Konbaung Set Maha Yazawindawgyi (ကုန်းဘောင်ဆက် ရာဇဝင်တော်ကြီး, /my/; lit. 'Chronicle of Konbaung Dynasty') is the last and unofficial royal chronicle of Burma (Myanmar), covering the Konbaung Dynasty (1752–1885). Its author, Maung Maung Tin, a Burmese official and a son of Konbaung royalty, took Konbaung period portions of the two previous official chronicles, Hmannan Yazawin and Dutiya Yazawin, added the last years (1854–1885) of the dynasty, and packaged it as the single Konbaung era chronicle. It was first published in 1905, and later updated in 1921 to include the death of King Thibaw in 1916 as a postscript.

==Brief==
The author of the chronicle, Maung Maung Tin (also known as Mandalay U Tin) was a British colonial official as well as a son of Konbaung royalty. Tin updated the chronicle to 1885, to the fall of the monarchy, relying mainly on the court records obtained from several members of the royal library and also on the papers seized by the British and kept in libraries.

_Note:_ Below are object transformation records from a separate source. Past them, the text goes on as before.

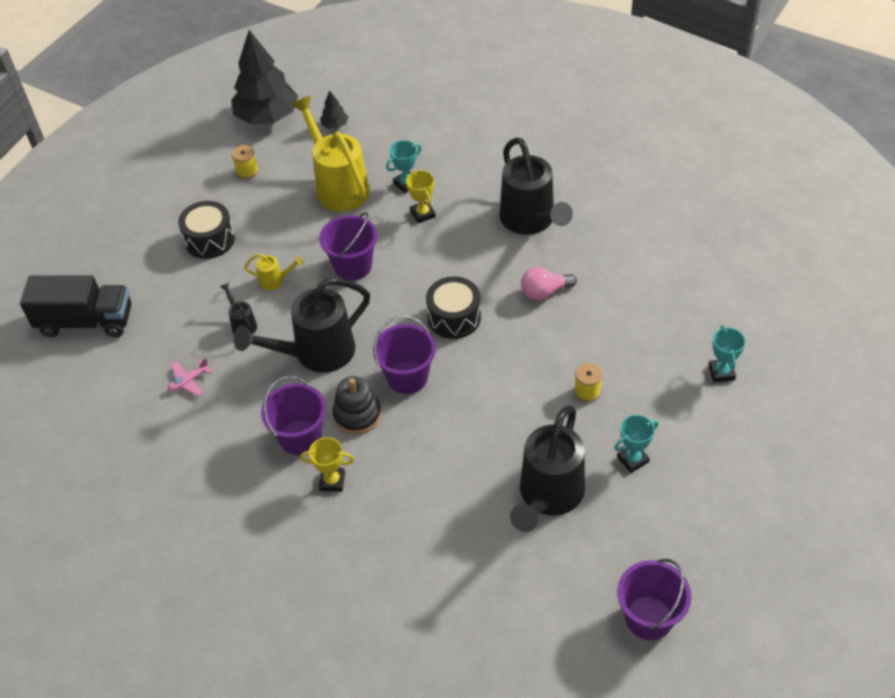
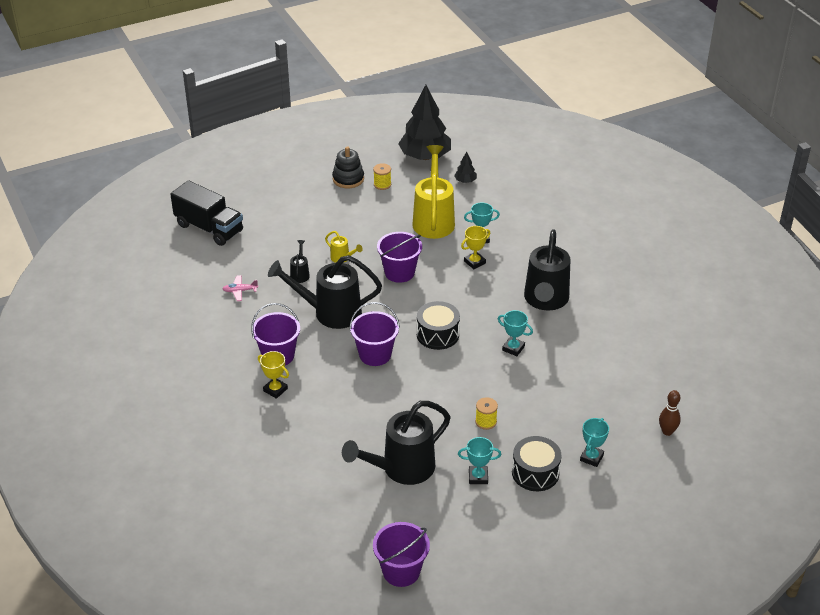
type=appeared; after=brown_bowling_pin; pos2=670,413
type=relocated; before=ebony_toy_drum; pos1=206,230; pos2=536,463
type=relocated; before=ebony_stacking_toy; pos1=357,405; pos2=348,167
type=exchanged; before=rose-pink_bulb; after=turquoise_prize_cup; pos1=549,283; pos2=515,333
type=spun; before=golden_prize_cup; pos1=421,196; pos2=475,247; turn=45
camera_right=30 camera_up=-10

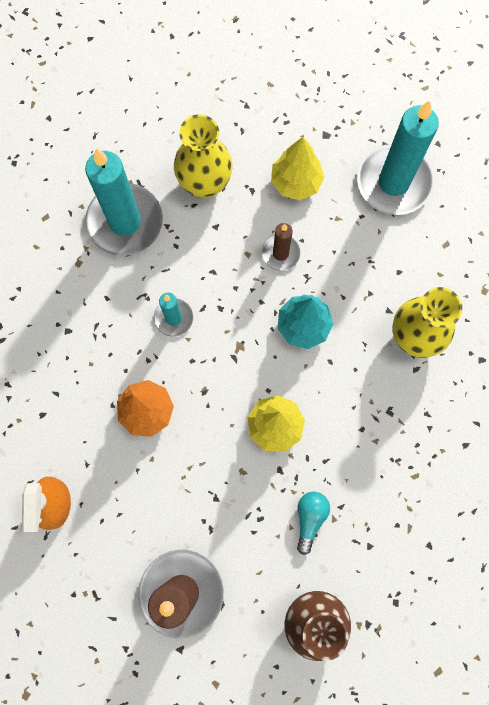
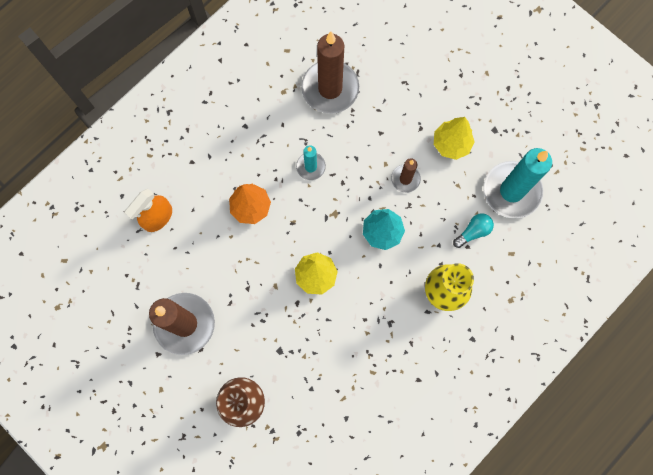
type=missing; before=golden_flower_vase; pos1=203,156
type=relocated; before=turquoise_bulb; pos1=313,523; pos2=473,230
type=colour; before=turquoise_wax_candle; after=brown_wax_candle; pos1=124,202; pos2=330,73
camera_right=40 camera_up=0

As almost all of the Konbaung Dynasty's records had been destroyed when the royal library was burnt by British troops soon after King Thibaw Min's surrender in 1885, Tin had to begin the collection effort of the surviving source materials still in possession of many court members. (His collection, which continued until the Second World War, eventually grew to over 4000 palace manuscripts, including records, drawings, plays, etc. His lifelong collection stored at his Mandalay home would however be destroyed in 1942 during the Japanese invasion of Burma. The house was burned by the retreating Chinese forces of the Allied forces.)

For the compilation of Konbaung Set, he used the surviving materials as well as several interviews with the surviving members of the court. The main consultants to Tin were:

| Name | Notes |
|---|---|
| Taungzin Mintha | Son of crown prince |
| Minhtin Maha Sithu | Governor of Wetmasut |
| Minhla Maha Zeya Nanda Thingyan U Hla Bu | Deputy Minister at Konbaung court |
| Minhtin Minhla Yaza U Hsu Pan | Royal messenger |
| Ne Myo Minhtin Yaza U Po Kywe | Privy Council member |
| Ne Myo Minhtin Yaza U Tote Kyi | Privy Council member and son-in-law of the crown prince |

==Publications==
All publications of Konbaung Set as of 2004 were in Burmese only. Konbaung Set was first published in 1905, and a second edition (with a small update of King Thibaw's death) was published in 1922. The second edition was reprinted as the third printing in 1967–1968. It was followed by the fourth printing in 2004.